Bidang konstruksi selalu berkembang dan melahirkan inovasi-inovasi material penahan tanah yang lebih tangguh dan efisien. Salah satunya adalah ketahanan geocell terhadap bahan kimia. Hal ini menjadi salah satu alasan mengapa material dengan struktur seperti sarang lebah ini kian populer di berbagai proyek.
Ketahanan Geocell Terhadap Bahan Kimia dan Perannya
Geocell terbuat dari polimer berkualitas tinggi seperti High-Density Polyethylene (HDPE). Oleh sebab itu, material ini tidak mudah kehilangan mutunya meskipun bersentuhan secara langsung dengan larutan asam, basa, senyawa korosif, maupun paparan limbah di dalam tanah.
Keunggulan Geocell dalam Menghadapi Zat Korosif
Ketahanan geocell ini terletak pada bahan pembuatnya, yaitu polimer High-Density Polyethylene (HDPE). Produk geosynthetics ini dari lembaran bahan strip berkualitas tinggi dengan mengandalkan UV resistance. HDPE memiliki kerapatan rantai molekul yang tinggi. Material ini sangat stabil dan tidak gampang rusak. Tentu hal ini sangat efektif membentengi material dari ancaman zat asam, basa, garam, dan efek biologis di dalam tanah. Hasilnya, geocell mampu menjaga kekuatan dan keutuhan strukturnya hingga berpuluh-puluh tahun.
Peran Strategis Geocell pada Area Konstruksi Berisiko Tinggi
Dalam penerapannya, ketahanan geocell membawa dampak besar bagi keamanan proyek di area ekstrem. Anda bisa mengaplikasikannya dalam proyek area tambang dan pabrik industri. Umumnya di area-area ini banyak tumpahan bahan kimia dan rembesan air asam tambang. Tentu sangat rentan merusak lapisan tanah di bawahnya.
Hadirnya geocell menjadi solusi efektif karena dapat mencegah kerusakan internal akibat reaksi zat korosif. Jadi, tidak hanya kuat dalam menahan tekanan mekanis. Struktur sarang tawonnya bekerja mengunci secara optimal material pengisi. Alhasil, dapat menjaga stabilitas lereng, saluran air, maupun fondasi jalan agar tidak mudah amblas atau erosi.
Aplikasi Geocell di Lapangan pada Lingkungan Ekstrem
Keunggulan geocell ini sudah terbukti di berbagai sektor industri.

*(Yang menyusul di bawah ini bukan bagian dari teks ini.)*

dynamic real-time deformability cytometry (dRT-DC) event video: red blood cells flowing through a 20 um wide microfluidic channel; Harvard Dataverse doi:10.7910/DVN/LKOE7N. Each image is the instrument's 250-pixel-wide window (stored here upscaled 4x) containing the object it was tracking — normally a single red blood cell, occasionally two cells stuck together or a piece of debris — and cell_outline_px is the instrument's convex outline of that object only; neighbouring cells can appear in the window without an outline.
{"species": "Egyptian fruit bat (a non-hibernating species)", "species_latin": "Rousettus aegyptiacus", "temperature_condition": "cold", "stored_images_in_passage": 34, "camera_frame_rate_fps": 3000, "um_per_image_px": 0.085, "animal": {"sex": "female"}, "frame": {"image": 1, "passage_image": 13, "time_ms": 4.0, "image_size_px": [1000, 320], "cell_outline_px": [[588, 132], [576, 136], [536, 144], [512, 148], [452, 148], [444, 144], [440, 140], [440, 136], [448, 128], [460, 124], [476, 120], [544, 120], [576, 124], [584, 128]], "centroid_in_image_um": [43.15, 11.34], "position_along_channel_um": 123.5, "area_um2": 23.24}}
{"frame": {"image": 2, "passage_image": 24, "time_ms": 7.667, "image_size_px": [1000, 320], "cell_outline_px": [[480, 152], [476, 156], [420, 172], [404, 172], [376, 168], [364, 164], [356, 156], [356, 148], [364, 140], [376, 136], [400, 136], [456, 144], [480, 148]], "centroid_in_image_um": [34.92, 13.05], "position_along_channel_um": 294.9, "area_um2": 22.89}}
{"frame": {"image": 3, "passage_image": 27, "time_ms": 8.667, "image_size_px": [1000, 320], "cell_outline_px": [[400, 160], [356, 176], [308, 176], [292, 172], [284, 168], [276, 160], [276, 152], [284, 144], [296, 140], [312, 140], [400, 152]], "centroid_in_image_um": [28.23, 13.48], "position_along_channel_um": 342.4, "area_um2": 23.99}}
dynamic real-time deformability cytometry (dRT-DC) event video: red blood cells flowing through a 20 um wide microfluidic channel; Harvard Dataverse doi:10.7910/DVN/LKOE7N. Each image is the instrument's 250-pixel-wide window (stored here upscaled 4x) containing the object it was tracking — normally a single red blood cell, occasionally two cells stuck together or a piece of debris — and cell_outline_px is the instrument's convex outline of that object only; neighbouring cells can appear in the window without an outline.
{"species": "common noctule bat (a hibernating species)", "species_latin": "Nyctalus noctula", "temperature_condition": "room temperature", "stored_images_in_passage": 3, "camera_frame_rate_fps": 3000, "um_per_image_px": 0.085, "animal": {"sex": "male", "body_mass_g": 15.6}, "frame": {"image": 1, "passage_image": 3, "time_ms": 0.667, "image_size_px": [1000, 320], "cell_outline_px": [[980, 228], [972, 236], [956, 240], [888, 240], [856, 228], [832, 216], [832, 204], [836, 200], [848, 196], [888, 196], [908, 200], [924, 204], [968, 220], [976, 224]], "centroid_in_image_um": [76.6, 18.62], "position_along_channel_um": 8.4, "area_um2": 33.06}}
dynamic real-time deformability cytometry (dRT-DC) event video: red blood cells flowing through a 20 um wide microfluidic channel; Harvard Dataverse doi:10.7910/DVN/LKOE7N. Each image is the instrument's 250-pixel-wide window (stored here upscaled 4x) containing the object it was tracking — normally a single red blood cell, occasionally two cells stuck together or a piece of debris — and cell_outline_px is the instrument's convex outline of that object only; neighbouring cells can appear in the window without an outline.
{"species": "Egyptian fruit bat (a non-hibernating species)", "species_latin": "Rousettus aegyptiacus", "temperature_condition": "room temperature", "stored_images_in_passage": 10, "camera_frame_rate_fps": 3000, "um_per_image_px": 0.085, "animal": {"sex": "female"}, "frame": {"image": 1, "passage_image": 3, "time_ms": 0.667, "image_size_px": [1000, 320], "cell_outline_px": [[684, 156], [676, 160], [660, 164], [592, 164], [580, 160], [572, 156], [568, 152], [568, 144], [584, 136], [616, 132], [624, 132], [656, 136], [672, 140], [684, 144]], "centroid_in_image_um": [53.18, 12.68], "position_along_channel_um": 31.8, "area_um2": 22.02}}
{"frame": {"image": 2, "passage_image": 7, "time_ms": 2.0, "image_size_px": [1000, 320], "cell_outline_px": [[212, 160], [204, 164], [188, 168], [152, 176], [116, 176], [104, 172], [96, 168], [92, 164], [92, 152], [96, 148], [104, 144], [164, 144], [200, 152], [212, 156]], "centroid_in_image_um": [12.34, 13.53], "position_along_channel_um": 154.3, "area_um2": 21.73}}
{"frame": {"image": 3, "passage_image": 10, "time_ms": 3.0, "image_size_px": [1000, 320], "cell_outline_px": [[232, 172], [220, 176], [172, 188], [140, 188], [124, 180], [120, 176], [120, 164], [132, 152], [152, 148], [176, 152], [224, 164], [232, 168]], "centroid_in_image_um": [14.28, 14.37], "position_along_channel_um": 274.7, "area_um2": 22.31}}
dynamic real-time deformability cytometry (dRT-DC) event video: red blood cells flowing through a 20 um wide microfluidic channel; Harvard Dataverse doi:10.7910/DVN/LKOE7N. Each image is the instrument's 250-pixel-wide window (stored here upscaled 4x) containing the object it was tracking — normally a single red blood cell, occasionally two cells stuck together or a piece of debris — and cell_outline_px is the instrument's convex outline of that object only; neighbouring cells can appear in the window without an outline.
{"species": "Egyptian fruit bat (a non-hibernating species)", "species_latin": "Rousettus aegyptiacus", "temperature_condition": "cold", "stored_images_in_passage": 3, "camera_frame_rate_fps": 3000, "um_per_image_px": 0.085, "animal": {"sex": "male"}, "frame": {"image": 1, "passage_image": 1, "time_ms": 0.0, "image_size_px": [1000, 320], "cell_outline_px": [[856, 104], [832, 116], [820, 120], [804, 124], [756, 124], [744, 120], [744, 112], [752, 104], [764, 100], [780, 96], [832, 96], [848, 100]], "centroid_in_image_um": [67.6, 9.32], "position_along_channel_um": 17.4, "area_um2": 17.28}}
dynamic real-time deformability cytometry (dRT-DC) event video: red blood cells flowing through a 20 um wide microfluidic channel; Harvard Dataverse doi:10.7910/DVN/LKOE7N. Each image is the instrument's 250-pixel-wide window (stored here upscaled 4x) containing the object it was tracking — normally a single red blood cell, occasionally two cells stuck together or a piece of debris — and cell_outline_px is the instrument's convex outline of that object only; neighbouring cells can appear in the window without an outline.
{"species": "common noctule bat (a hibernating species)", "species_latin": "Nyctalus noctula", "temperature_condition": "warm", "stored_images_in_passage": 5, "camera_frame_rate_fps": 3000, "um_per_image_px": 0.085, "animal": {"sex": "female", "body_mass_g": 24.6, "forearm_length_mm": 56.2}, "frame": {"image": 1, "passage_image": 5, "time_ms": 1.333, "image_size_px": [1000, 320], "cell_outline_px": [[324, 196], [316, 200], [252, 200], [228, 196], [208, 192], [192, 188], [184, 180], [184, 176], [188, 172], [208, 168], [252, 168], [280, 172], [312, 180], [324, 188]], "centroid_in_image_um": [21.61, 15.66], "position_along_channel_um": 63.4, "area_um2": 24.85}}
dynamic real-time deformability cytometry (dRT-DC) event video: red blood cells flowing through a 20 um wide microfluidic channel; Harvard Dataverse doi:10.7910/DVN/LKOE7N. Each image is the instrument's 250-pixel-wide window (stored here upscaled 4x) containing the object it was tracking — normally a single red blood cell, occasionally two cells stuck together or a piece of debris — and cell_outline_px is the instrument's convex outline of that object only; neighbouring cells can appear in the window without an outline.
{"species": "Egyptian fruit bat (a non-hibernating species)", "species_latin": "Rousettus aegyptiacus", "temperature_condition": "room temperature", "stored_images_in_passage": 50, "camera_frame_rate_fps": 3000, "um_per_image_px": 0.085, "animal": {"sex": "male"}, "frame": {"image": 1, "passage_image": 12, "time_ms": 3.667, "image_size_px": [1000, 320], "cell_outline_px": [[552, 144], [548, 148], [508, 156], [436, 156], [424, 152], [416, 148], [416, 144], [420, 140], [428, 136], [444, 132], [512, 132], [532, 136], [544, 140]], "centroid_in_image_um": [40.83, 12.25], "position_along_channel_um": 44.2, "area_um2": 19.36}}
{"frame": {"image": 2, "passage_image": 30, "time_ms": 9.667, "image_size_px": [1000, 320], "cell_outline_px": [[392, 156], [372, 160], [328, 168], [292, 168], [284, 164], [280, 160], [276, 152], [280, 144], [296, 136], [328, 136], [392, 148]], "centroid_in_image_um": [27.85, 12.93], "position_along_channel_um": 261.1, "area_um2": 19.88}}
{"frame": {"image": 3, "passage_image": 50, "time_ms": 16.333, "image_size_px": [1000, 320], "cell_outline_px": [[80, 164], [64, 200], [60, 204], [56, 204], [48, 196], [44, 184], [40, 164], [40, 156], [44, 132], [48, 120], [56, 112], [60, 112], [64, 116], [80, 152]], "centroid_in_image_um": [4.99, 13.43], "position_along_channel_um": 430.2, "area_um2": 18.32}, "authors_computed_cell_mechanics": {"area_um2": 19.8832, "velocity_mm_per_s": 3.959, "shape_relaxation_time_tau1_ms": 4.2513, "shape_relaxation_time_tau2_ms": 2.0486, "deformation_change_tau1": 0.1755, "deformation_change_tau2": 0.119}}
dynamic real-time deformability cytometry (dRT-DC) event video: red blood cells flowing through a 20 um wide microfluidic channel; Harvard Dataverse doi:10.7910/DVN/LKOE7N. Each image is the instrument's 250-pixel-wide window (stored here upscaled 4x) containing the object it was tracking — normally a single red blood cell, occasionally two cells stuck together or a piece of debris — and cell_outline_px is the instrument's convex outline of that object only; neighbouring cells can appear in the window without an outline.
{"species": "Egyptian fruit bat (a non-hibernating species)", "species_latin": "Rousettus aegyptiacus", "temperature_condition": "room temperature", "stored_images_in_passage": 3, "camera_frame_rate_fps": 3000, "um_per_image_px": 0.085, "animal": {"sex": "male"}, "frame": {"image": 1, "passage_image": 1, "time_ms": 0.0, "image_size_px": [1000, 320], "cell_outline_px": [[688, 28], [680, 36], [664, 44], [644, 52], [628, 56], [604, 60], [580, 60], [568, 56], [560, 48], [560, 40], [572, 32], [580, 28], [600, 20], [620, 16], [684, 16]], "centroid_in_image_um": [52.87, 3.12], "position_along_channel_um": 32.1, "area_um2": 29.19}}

Terutama yang memerlukan penstabilan tanah ekstra, di antaranya:
Stabilisasi Tanah Pesisir dan Rawa Gambut
Tanah rawa gambut terkenal sangat asam. Di sisi lain, area pesisir penuh dengan kandungan garam sulfat dan klorida. Kondisi ini mempercepat proses korosi pada material konstruksi konvensional, misalnya saja baja dan beton.
Lama kelamaan material tidak bertahan karena berkarat dan hancur. Oleh sebab itu, hadirnya geocell berbahan dasar HDPE menjadi solusi. Mengapa demikian? Karena material ini memiliki ketahanan luar biasa dan jauh lebih awet meskipun terpapar asam gambut dan air garam. Alhasil, geocell dapat membuat fondasi jalan dan tanggul di pantai tetap kokoh.
Drainase Industri
Pada saluran drainase, dinding sel geocell bertindak sebagai rem alami. Material ini dapat menahan derasnya arus dan menjaga aliran tetap stabil. Jika volume air meluap, struktur tiga dimensi geocell akan memecah hantaman air. Alhasil tanah tidak akan mudah tergerus atau longsor.
Perkuatan Fondasi Jalan dan Perlintasan Kereta Api
Lalu lalang kendaraan berbeban berat dan kereta api membuat jalan dan rel bisa bergeser. Geocell hadir sebagai penguat fondasi dan terbukti sangat tangguh. Material ini bekerja mengunci batuan agregat dan meratakan tekanan beban berat kendaraan ke seluruh permukaan tanah. Alhasil jalan raya tidak mudah retak dan lebih awet. Jalur rel kereta api pun tetap stabil.
Dari uraian di atas bisa kita ketahui bahwa ketahanan geocell terhadap bahan kimia merupakan standar penting untuk berbagai proyek konstruksi. Adanya daya tahan tinggi terhadap paparan korosif dan stabilitas struktur menjadikan proyek konstruksi lebih kokoh, aman, dan awet dalam jangka panjang.